With spreads likely to only move wider,  O’Connor said issuers are being asked to be nimble around certain pockets of opportunity where they can  catch a little bit of what are occasional rallies in asset prices in a largely bear market.  There is also some differentiation between the haves and have-nots but liquidity, though selective, is still sufficiently available for the higher quality names.

“There is a growing propensity for investors to  favor larger cap structure, broadly-sponsored credits to the detriment of some of the more off-the-run types of  names with challenged secondary market liquidity,” said O’Connor.  

That dichotomy was played out on Thursday when A3-A- rated Intercontinental Exchange priced a  $8bln 6-pt M&A bond offering ($5bln was allocated for M&A) – the eighth largest deal of the year and the fifth largest FIG deal of 2022 – on total books of $26bln while Baa3/BBB rated Var Energi raised $500m via a 5yr bond, after dropping an intended 7yr and 10yr tranche, on books of only $700m.

“We are still in the early part of the tightening cycle where the weakness in investment grade credit is driven largely by technicals. Credit fundamentals are still strong. I think a lot of investors are looking at circa 3% 10-year Treasury yield and a spread index that is 50bps+ wider than tights this time last year and are viewing this window as an opportunity to layer into investment grade credit.,” said O’Connor.

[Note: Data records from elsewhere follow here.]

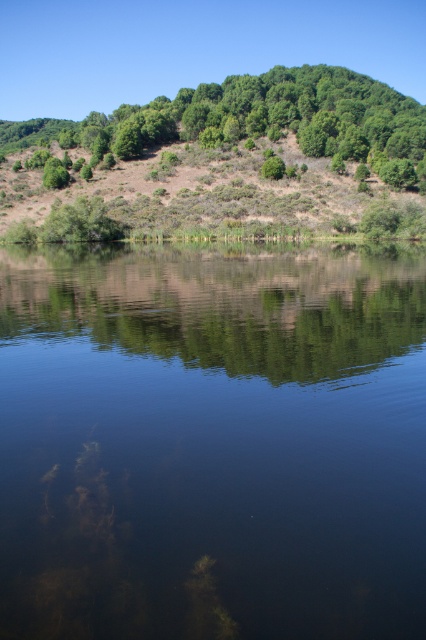
Question: Where is transparent water at center located in relation to green leafy hillside at upper center in the image?

Choices:
 (A) right
 (B) left

Answer: (A)

Question: Which point is farther to the camera?

Choices:
 (A) green leafy hillside at upper center
 (B) transparent water at center

Answer: (A)

Question: Is transparent water at center thinner than green leafy hillside at upper center?

Choices:
 (A) no
 (B) yes

Answer: (B)

Question: Which of the following is the farthest from the observer?

Choices:
 (A) transparent water at center
 (B) green leafy hillside at upper center

Answer: (B)

Question: Is transparent water at center thinner than green leafy hillside at upper center?

Choices:
 (A) yes
 (B) no

Answer: (A)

 “We have experienced substantial outflows from high grade funds, which is essentially total return and/or retail money. But there’s just as much institutional cash looking at this as an opportune time to be invested in high-grade. And so long as new issues continue to pay reasonable concessions, these investors are going to preserve what liquidity they have to play in the cheap primary calendar rather than chase secondaries tighter,” she added.

According to IGM calculations, new issue concessions calculated off secondary levels of outstanding and comparable bonds have ticked up to an average 11.17bp last week compared to -1.9bp and 5.7bp annual averages in the prior two years, respectively.